◆ Exercise: Please write out only the lines from the line with "Public Housing investments" to the line with "Looking after children", inclusive, exactly as they stand below, without the pictures.

Entries taken from a collection
::::::

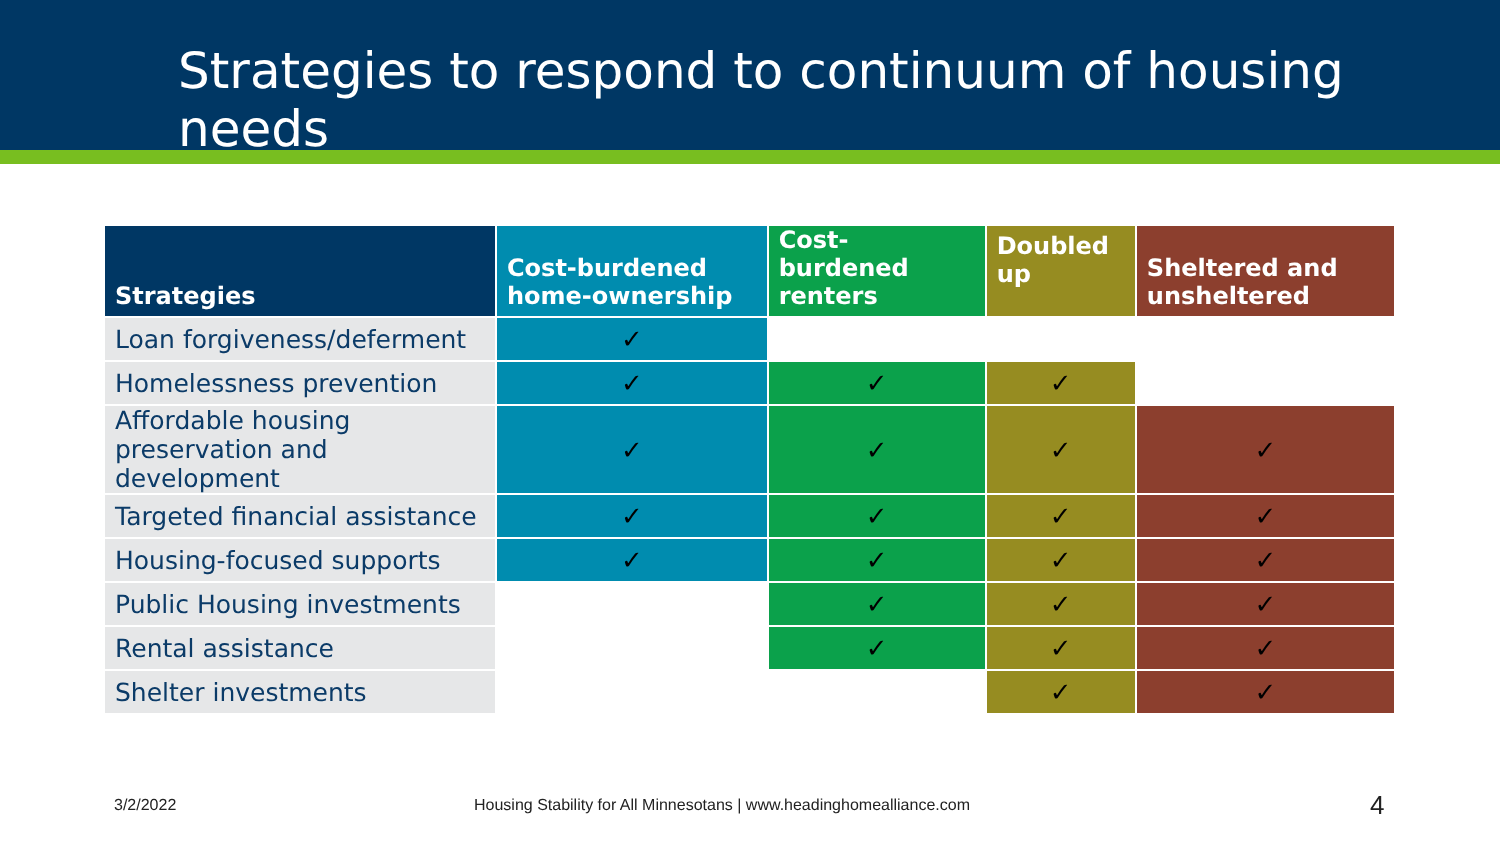Strategies to respond to continuum of housing needs
| Strategies | Cost-burdened home-ownership | Cost-burdened renters | Doubled up | Sheltered and unsheltered |
| --- | --- | --- | --- | --- |
| Loan forgiveness/deferment | ✓ | | | |
| Homelessness prevention | ✓ | ✓ | ✓ | |
| Affordable housing preservation and development | ✓ | ✓ | ✓ | ✓ |
| Targeted financial assistance | ✓ | ✓ | ✓ | ✓ |
| Housing-focused supports | ✓ | ✓ | ✓ | ✓ |
| Public Housing investments | | ✓ | ✓ | ✓ |
| Rental assistance | | ✓ | ✓ | ✓ |
| Shelter investments | | | ✓ | ✓ |
3/2/2022
Housing Stability for All Minnesotans | www.headinghomealliance.com
4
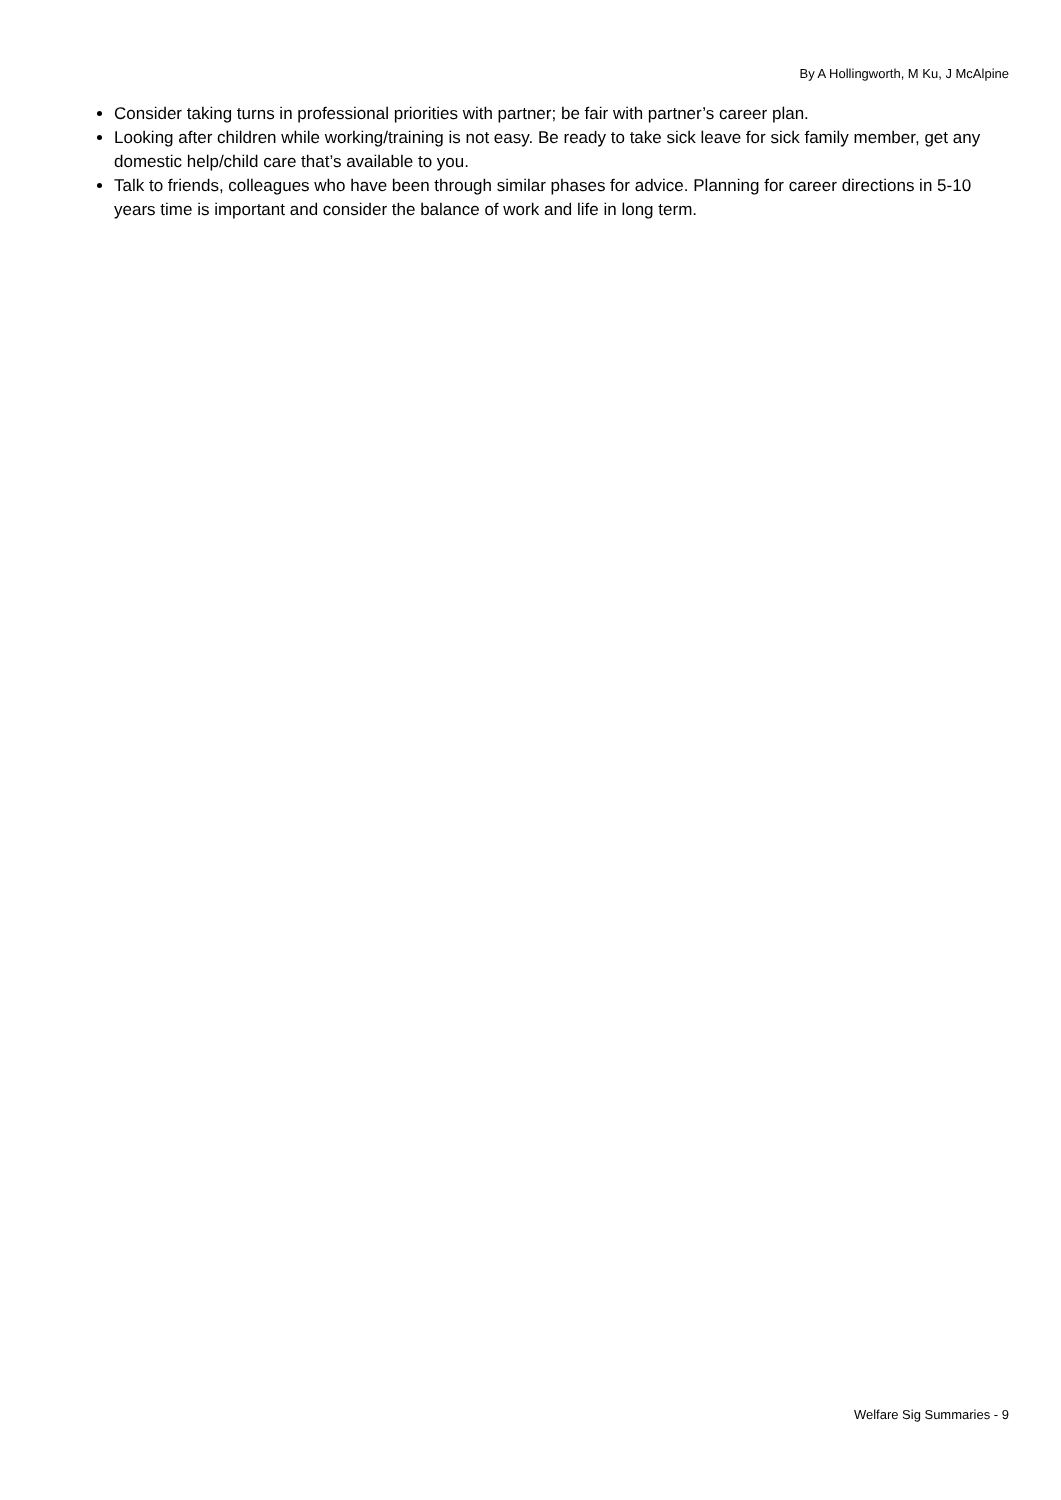By A Hollingworth, M Ku, J McAlpine
Consider taking turns in professional priorities with partner; be fair with partner’s career plan.
Looking after children while working/training is not easy. Be ready to take sick leave for sick family member, get any domestic help/child care that’s available to you.
Talk to friends, colleagues who have been through similar phases for advice. Planning for career directions in 5-10 years time is important and consider the balance of work and life in long term.
Welfare Sig Summaries - 9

::::::

◆ Output below:
| Public Housing investments | | ✓ | ✓ | ✓ |
| Rental assistance | | ✓ | ✓ | ✓ |
| Shelter investments | | | ✓ | ✓ |
3/2/2022
Housing Stability for All Minnesotans | www.headinghomealliance.com
4
By A Hollingworth, M Ku, J McAlpine
Consider taking turns in professional priorities with partner; be fair with partner’s career plan.
Looking after children while working/training is not easy. Be ready to take sick leave for sick family member, get any domestic help/child care that’s available to you.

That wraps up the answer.